Roma owners different - Mourinho
Roma were taken over by American billionaire Dan Friedkin last summer and with Portuguese Tiago Pinto, 36, installed as sporting director the club opted to dispense with Paulo Fonseca in May to mark a new direction at the Stadio Olimpico. Mourinho reveals that his impression of the ownership is different from what he has experienced at times during his career.
“I left [our meetings] with the feeling that this is not the Friedkin project; this is not the Jose Mourinho project; this is not the Tiago Pinto project. This is Roma’s project. That was my feeling.
“Something that really impressed me: as you know in my career I had different experiences and I worked in clubs with similar situations of a foreign ownerships. I was impressed by the fact that Mr Friedkin and his son were always speaking about the Roma fans. They were not speaking about themselves or their project. In many occasions you feel like the ownerships speak about the clubs like their clubs – which in reality by the legal point of view is true – but I found them speaking about the club being for the Romanisti and we want to do it for them.
“We want to make a Roma of success, but a future of success. Not an isolated moment of success that everyone would enjoy but we don’t want negative consequences of it. We want to organize the club in every way related to football. We want to make something really big but it has to be step by step involving all the structures around the football team. To leave a legacy in this club, doing it for the future, for the fans.

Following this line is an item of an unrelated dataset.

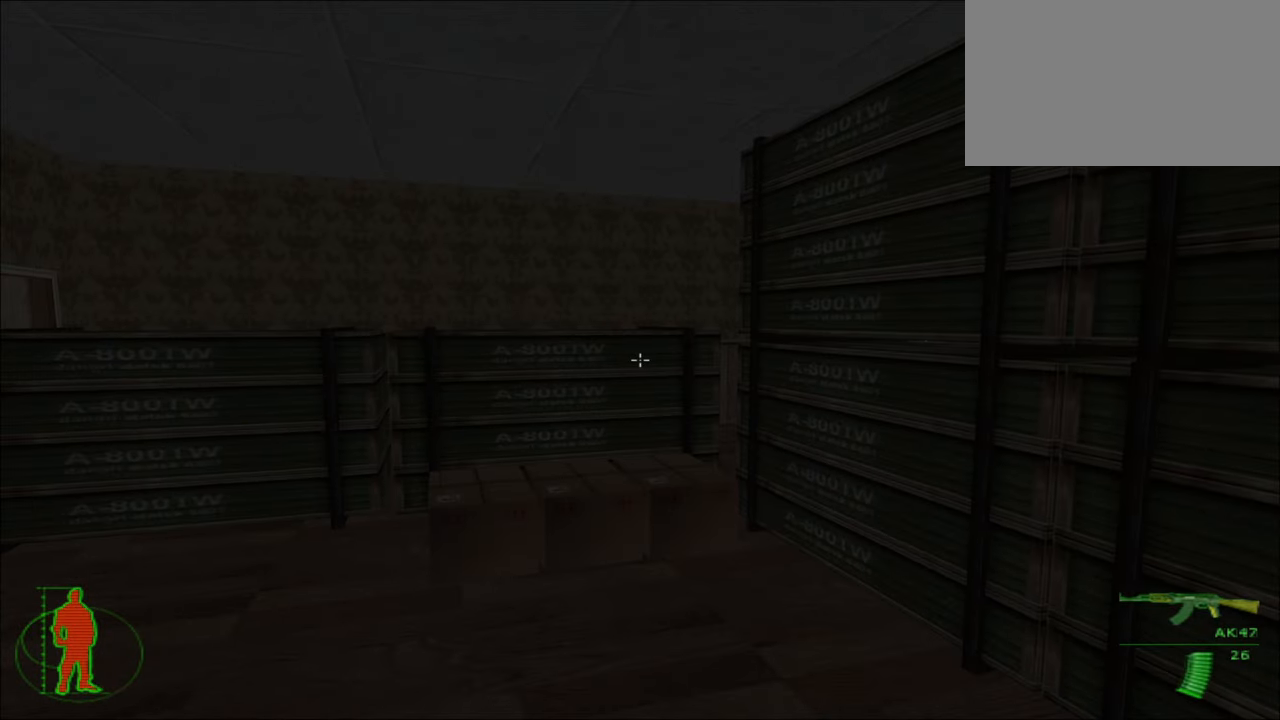
{"keys": ["w"], "mouse": [], "mouse_move": "left", "events": [[433, "w", "down"]]}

“I want to accelerate the process. Hopefully we get the results of it before the end of my three-year contract. It is not my nature to just work, to wait to long for that smiling future to arrive. I want to accelerate the process and hopefully we all together can make that happen.”
“I’m better now”
It is eleven years since Mourinho left Italian football with arguably one of the greatest achievements of his career as a treble-winner with Inter. Asked how he has changed as a coach since leaving Serie A, Mourinho reflected on his experienced in Spain and England while insisting his desire to improve is as strong as ever.
“I’m much better. I think this is a job where experience means a lot. With experience it feels like everything become déjà vu because you have been through so many experiences. Since I left Italy I went to Real Madrid which was an incredible experience and I reached my dream of winning [titles in] Italy, England and Spain.
“Then back to England where my family is based and of course I wanted to go. I have even the extreme experience of taking a team to a final and not playing the final, which is something I thought would never happen in my career and it happened. So with so many experiences and learning from the good moments and the bad moments, I am a lot more prepared than I was.
“It’s the kind of job where you can only get better until the day you lose your motivation, which I believe is the only thing that can make a football coach decide to stop or stop learning. That is not my case, very far from it – I’m learning every day – so I think I’m much better. And of course it’s one thing to come to a country for the first time from level zero with everything to learn. Of course that’s not my case: I know Italy as a country, as a football culture and I know about Roma because in my time in Italy Roma was the real rival. So I’m in a better position now.
Fan reaction to Mourinho’s appointment has been detailed on social media across recent weeks. Some Roma fans have even taken to producing murals depicting Mourinho on walls in the Eternal City as excitement grew ahead of his arrival, but the former Porto boss says he does not yet warrant such affection.
“The way people have reacted, I think I don’t deserve that,” he said. “Because I have done nothing for them. Of course [I’m] emotional, of course pleased, of course grateful. Of course it puts more responsibility on me to not let people with that passion down. I can only say that what they did for me - before I have done something for them because I’ve done nothing for them - I can only be extra motivated. I’m going to do everything to repay all the love and passion they showed me.”